• **REQUIRED WORK**: Could you copy each of the following lines word for word, keeping every character and line break unchanged?

• **SUPPLIED ENTRIES**:
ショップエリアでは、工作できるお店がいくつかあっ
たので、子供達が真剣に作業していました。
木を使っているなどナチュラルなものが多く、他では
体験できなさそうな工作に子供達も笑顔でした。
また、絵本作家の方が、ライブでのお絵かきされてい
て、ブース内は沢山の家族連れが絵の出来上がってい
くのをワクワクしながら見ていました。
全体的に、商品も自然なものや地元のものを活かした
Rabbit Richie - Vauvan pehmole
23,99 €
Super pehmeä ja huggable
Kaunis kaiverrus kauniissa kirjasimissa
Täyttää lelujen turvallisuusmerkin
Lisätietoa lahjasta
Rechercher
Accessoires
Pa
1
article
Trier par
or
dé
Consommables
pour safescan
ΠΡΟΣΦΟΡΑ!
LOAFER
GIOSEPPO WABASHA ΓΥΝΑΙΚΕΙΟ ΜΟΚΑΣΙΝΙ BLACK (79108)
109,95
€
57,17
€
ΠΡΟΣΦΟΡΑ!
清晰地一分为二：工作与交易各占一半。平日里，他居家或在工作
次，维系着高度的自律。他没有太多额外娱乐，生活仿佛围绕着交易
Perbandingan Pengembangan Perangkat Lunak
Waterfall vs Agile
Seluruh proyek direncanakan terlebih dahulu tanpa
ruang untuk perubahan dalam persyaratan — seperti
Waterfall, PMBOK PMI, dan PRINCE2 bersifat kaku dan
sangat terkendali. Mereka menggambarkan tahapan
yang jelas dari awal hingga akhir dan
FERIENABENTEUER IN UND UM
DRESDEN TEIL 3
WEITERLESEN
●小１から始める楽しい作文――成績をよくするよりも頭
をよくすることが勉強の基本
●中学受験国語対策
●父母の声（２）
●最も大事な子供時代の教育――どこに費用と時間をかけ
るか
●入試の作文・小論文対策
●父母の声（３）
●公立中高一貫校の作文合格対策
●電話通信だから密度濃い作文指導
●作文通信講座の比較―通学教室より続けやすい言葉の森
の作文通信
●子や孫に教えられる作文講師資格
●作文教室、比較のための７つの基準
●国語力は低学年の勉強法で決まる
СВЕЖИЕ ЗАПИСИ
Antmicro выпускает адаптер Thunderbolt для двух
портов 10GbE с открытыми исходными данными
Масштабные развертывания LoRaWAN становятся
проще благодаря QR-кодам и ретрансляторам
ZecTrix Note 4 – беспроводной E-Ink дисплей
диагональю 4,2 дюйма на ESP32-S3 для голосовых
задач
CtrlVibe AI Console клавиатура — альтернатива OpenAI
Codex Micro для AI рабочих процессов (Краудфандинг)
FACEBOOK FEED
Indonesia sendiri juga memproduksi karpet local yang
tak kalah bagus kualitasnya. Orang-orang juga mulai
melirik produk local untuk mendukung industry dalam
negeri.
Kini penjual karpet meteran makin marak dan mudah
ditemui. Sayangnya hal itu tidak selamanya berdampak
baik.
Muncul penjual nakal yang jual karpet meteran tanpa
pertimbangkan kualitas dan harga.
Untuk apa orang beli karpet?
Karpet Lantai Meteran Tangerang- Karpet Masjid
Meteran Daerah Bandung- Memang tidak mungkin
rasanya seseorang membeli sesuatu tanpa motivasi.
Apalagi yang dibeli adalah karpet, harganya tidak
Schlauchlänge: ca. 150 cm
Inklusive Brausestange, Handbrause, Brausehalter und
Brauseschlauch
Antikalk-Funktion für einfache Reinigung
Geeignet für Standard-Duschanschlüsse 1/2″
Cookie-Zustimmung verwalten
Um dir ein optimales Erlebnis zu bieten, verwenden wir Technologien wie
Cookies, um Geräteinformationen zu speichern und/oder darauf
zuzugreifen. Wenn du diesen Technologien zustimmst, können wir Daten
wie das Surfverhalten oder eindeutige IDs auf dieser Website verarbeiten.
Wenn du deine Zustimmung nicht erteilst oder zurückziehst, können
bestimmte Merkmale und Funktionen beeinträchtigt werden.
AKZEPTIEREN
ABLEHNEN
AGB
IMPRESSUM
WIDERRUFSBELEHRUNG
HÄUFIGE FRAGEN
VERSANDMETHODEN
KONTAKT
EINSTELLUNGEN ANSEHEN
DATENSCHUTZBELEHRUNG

• **ANSWER SECTION**:
ショップエリアでは、工作できるお店がいくつかあっ
たので、子供達が真剣に作業していました。
木を使っているなどナチュラルなものが多く、他では
体験できなさそうな工作に子供達も笑顔でした。
また、絵本作家の方が、ライブでのお絵かきされてい
て、ブース内は沢山の家族連れが絵の出来上がってい
くのをワクワクしながら見ていました。
全体的に、商品も自然なものや地元のものを活かした
Rabbit Richie - Vauvan pehmole
23,99 €
Super pehmeä ja huggable
Kaunis kaiverrus kauniissa kirjasimissa
Täyttää lelujen turvallisuusmerkin
Lisätietoa lahjasta
Rechercher
Accessoires
Pa
1
article
Trier par
or
dé
Consommables
pour safescan
ΠΡΟΣΦΟΡΑ!
LOAFER
GIOSEPPO WABASHA ΓΥΝΑΙΚΕΙΟ ΜΟΚΑΣΙΝΙ BLACK (79108)
109,95
€
57,17
€
ΠΡΟΣΦΟΡΑ!
清晰地一分为二：工作与交易各占一半。平日里，他居家或在工作
次，维系着高度的自律。他没有太多额外娱乐，生活仿佛围绕着交易
Perbandingan Pengembangan Perangkat Lunak
Waterfall vs Agile
Seluruh proyek direncanakan terlebih dahulu tanpa
ruang untuk perubahan dalam persyaratan — seperti
Waterfall, PMBOK PMI, dan PRINCE2 bersifat kaku dan
sangat terkendali. Mereka menggambarkan tahapan
yang jelas dari awal hingga akhir dan
FERIENABENTEUER IN UND UM
DRESDEN TEIL 3
WEITERLESEN
●小１から始める楽しい作文――成績をよくするよりも頭
をよくすることが勉強の基本
●中学受験国語対策
●父母の声（２）
●最も大事な子供時代の教育――どこに費用と時間をかけ
るか
●入試の作文・小論文対策
●父母の声（３）
●公立中高一貫校の作文合格対策
●電話通信だから密度濃い作文指導
●作文通信講座の比較―通学教室より続けやすい言葉の森
の作文通信
●子や孫に教えられる作文講師資格
●作文教室、比較のための７つの基準
●国語力は低学年の勉強法で決まる
СВЕЖИЕ ЗАПИСИ
Antmicro выпускает адаптер Thunderbolt для двух
портов 10GbE с открытыми исходными данными
Масштабные развертывания LoRaWAN становятся
проще благодаря QR-кодам и ретрансляторам
ZecTrix Note 4 – беспроводной E-Ink дисплей
диагональю 4,2 дюйма на ESP32-S3 для голосовых
задач
CtrlVibe AI Console клавиатура — альтернатива OpenAI
Codex Micro для AI рабочих процессов (Краудфандинг)
FACEBOOK FEED
Indonesia sendiri juga memproduksi karpet local yang
tak kalah bagus kualitasnya. Orang-orang juga mulai
melirik produk local untuk mendukung industry dalam
negeri.
Kini penjual karpet meteran makin marak dan mudah
ditemui. Sayangnya hal itu tidak selamanya berdampak
baik.
Muncul penjual nakal yang jual karpet meteran tanpa
pertimbangkan kualitas dan harga.
Untuk apa orang beli karpet?
Karpet Lantai Meteran Tangerang- Karpet Masjid
Meteran Daerah Bandung- Memang tidak mungkin
rasanya seseorang membeli sesuatu tanpa motivasi.
Apalagi yang dibeli adalah karpet, harganya tidak
Schlauchlänge: ca. 150 cm
Inklusive Brausestange, Handbrause, Brausehalter und
Brauseschlauch
Antikalk-Funktion für einfache Reinigung
Geeignet für Standard-Duschanschlüsse 1/2″
Cookie-Zustimmung verwalten
Um dir ein optimales Erlebnis zu bieten, verwenden wir Technologien wie
Cookies, um Geräteinformationen zu speichern und/oder darauf
zuzugreifen. Wenn du diesen Technologien zustimmst, können wir Daten
wie das Surfverhalten oder eindeutige IDs auf dieser Website verarbeiten.
Wenn du deine Zustimmung nicht erteilst oder zurückziehst, können
bestimmte Merkmale und Funktionen beeinträchtigt werden.
AKZEPTIEREN
ABLEHNEN
AGB
IMPRESSUM
WIDERRUFSBELEHRUNG
HÄUFIGE FRAGEN
VERSANDMETHODEN
KONTAKT
EINSTELLUNGEN ANSEHEN
DATENSCHUTZBELEHRUNG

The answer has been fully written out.